Danser jusqu’à plus soif
C’est au cours d’une halte en pays bambara que Samba rencontre Lara. Lara a
été mariée de force au petit-fils du chef du village et décide de s’enfuir avec
Samba et ses amis. Direction Bamako, où, la nuit venue, toute la jeunesse se
retrouve dans des clubs pour danser jusqu’à plus soif. Images colorées,
joyeuses, filles et gars twistent à Saint-Tropez sur un air de Johnny Hallyday.
Dans leurs chambres, des posters de Lumumba ou de Hô Chi Minh côtoient ceux de
Claude François, de James Brown ou de John Lee Hooker. Voire celui de l’Affiche
rouge…
Samba et Lara s’aiment mais leur amour, à la manière de celui de Roméo et
Juliette, leur est interdit. Par la famille et le village de Lara, dirigé par
de « vieux crocodiles » qui maintiennent l’ordre établi et les mariages
arrangés. Puis, peu à peu, par les nouveaux dirigeants du Mali réunis dans un
bureau politique où trônent des déjà vieux cacochymes de la politique qui
décident de serrer la vis à une jeunesse qui « se corrompt » sur les pistes de
danse au lieu de faire la révolution. Samba est pris au piège. Lui qui conjugue
révolution, amour et liberté voit ses rêves s’évanouir. « Ce sont les
rêveurs qui changent le monde », murmurera-t-il pourtant à Lara…
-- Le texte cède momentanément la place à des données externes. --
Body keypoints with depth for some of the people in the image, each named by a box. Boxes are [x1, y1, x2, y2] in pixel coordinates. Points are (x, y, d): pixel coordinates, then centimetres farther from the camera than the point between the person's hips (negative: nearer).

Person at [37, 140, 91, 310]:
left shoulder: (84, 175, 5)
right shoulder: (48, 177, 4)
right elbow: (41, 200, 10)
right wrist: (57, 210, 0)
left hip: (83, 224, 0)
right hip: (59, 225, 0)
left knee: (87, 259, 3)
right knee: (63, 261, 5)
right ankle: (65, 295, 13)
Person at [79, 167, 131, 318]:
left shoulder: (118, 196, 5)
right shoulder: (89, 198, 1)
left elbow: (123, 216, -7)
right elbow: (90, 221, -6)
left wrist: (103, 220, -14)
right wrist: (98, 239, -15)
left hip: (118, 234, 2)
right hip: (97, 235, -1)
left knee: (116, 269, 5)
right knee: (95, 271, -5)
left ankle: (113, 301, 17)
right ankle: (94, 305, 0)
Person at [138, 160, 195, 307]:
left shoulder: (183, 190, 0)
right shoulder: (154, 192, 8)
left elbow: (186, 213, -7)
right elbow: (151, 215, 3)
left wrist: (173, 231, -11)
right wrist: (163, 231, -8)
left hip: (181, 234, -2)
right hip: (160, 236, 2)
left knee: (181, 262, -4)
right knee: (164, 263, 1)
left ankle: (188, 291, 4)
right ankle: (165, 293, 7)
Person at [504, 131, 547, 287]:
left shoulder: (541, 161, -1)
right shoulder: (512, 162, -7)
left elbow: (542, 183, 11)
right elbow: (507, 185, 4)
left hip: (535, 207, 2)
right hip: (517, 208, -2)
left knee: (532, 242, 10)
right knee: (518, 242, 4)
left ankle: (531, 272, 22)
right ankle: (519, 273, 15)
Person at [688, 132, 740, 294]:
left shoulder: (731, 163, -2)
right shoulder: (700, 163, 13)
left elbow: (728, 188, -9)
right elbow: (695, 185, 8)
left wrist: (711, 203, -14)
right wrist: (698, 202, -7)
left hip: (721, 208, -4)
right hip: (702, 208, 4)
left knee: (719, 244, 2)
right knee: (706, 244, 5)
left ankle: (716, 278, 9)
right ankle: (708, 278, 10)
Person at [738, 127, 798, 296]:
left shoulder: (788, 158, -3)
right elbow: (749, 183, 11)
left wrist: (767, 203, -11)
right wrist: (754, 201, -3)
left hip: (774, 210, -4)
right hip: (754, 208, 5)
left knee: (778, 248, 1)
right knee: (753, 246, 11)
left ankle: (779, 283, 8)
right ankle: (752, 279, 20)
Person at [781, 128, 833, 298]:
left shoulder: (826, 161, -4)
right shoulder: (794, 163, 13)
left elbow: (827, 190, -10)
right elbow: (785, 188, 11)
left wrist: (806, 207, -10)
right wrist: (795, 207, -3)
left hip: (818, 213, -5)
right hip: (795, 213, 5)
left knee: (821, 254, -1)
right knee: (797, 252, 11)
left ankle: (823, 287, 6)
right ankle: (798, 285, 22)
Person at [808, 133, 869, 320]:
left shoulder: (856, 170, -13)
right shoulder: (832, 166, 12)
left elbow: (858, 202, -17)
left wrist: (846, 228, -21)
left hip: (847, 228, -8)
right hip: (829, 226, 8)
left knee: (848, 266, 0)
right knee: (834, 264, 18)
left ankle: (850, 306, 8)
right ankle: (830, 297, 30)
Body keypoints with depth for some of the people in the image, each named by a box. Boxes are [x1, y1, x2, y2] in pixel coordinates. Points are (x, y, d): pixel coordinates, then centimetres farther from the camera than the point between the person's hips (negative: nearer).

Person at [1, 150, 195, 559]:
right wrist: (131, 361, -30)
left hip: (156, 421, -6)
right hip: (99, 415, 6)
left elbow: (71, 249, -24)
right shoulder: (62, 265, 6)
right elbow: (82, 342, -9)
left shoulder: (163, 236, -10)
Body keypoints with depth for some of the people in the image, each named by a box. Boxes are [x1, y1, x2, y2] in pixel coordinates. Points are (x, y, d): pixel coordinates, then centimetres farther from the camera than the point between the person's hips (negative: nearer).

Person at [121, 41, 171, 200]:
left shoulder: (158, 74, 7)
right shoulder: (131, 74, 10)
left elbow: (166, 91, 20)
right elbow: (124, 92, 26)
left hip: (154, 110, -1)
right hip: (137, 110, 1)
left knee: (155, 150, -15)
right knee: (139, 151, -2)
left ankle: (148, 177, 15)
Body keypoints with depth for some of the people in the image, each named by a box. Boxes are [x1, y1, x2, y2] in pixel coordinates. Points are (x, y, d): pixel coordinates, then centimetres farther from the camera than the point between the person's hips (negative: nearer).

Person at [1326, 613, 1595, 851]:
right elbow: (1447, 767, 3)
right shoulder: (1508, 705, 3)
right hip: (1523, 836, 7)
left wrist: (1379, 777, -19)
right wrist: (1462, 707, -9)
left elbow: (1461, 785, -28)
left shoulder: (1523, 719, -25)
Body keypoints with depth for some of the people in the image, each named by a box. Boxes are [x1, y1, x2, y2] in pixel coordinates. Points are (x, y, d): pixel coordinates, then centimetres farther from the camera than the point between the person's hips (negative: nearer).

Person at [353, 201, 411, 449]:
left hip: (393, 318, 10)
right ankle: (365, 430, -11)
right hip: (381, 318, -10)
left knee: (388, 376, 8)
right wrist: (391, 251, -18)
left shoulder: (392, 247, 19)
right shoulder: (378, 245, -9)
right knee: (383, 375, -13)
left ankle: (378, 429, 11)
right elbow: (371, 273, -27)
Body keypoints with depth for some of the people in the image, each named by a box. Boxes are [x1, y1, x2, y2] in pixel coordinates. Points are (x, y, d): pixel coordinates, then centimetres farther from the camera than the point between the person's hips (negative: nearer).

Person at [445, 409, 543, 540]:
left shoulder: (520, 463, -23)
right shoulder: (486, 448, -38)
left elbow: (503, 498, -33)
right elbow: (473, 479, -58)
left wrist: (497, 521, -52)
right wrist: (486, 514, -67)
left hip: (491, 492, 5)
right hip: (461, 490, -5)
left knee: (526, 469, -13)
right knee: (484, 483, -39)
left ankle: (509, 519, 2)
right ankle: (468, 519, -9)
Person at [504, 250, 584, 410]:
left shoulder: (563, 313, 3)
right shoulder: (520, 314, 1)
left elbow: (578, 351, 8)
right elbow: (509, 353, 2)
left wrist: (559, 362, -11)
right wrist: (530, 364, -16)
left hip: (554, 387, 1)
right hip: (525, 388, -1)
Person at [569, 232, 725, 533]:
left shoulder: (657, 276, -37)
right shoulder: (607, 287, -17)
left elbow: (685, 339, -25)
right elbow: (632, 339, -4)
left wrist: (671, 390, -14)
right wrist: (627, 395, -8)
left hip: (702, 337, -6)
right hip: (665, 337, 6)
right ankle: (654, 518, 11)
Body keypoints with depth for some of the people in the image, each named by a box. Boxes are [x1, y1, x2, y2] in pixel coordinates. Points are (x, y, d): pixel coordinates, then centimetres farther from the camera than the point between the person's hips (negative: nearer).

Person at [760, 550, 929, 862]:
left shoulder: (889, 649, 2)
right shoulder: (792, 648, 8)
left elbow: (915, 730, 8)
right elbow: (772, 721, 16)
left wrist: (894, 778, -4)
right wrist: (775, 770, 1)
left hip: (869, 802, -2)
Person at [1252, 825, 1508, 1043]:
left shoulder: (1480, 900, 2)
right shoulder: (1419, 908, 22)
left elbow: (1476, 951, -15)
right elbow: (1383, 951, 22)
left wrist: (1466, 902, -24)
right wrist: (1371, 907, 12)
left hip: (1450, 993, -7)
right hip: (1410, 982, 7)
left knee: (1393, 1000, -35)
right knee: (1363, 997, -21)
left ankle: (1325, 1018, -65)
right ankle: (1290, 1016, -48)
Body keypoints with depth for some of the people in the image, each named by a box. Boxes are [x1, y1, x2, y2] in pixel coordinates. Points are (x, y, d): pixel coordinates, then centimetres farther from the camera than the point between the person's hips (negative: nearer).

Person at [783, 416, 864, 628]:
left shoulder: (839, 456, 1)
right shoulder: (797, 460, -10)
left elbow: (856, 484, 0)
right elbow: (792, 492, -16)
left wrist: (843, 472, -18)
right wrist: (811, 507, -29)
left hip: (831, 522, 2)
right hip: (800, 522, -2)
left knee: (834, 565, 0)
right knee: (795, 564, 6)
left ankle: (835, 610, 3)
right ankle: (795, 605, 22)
Un rêve, le socialisme, stoppé net dans son élan
Derrière cette trame historique, cette piqûre de rappel d’un moment clé
pour l’Afrique où toutes les utopies étaient à l’œuvre et ouvraient tous les
champs des possibles, on sent poindre chez Robert Guédiguian une once de
mélancolie devant un rêve, le socialisme, stoppé net dans son élan. Des
lendemains qui déchantent à coups de trahisons et de relents nationalistes qui,
sous couvert de traditions, vont couper les ailes d’une révolution en marche.
Alors, son swinging Bamako fleure bon les arrière-cours de l’Estaque où les
amoureux s’enlacent devant un barbecue et continuent de rêver, malgré les
embûches, malgré les déconvenues, « un jour… le ciel s’éclaircira »,
dira Samba.
Guédiguian en est
convaincu, hier comme aujourd’hui. Ses arrêts sur image d’une jeunesse qui a
soif de liberté – clin d’œil à l’immense photographe malien Malick Sidibé – ponctuent ce
roman-photo révolutionnaire où des jeunes gens posent avec joie et insouciance. « Les
soviets, c’est le socialisme plus l’électricité plus le twist », balance
Samba en pleine réunion du bureau politique. En 2012, Lara est désormais une
vieille femme qui a mal à son Mali. À la barbe des barbus qui rôdent dans
Bamako et voilent les femmes, elle danse, elle twiste, jusqu’à en avoir le
tournis…
« Le cinéma ne doit pas devenir une sortie
“exceptionnelle” »
Par Robert Guédiguian, réalisateur et rédacteur en chef d'un jour de
l'Humanité
Les spectateurs ont-ils perdu l’habitude d’aller au cinéma ? Deux années
d’abstinence ont-elles suffi à leur faire oublier ce plaisir ? C’est possible…
Ils se concentrent aujourd’hui sur un film, de temps en temps, qu’ils
considèrent comme « exceptionnel », que cela soit un film commercial
(Spider-Man) ou d’auteur (Almodovar). Si le cinéma devient une sortie aussi
rare que le théâtre ou l’opéra, il ne pourra plus être le reflet quasi
exhaustif des problèmes du monde. Ce serait la perte d’un moyen majeur d’information,
de formation, d’échange et de démocratie… Avant qu’il ne soit trop tard pour
inciter le public à revenir de façon « non exceptionnelle » dans nos salles,
faisons une semaine ou un mois entier à moitié prix, faisons des soldes afin
que les films ne nous restent pas sur les bras.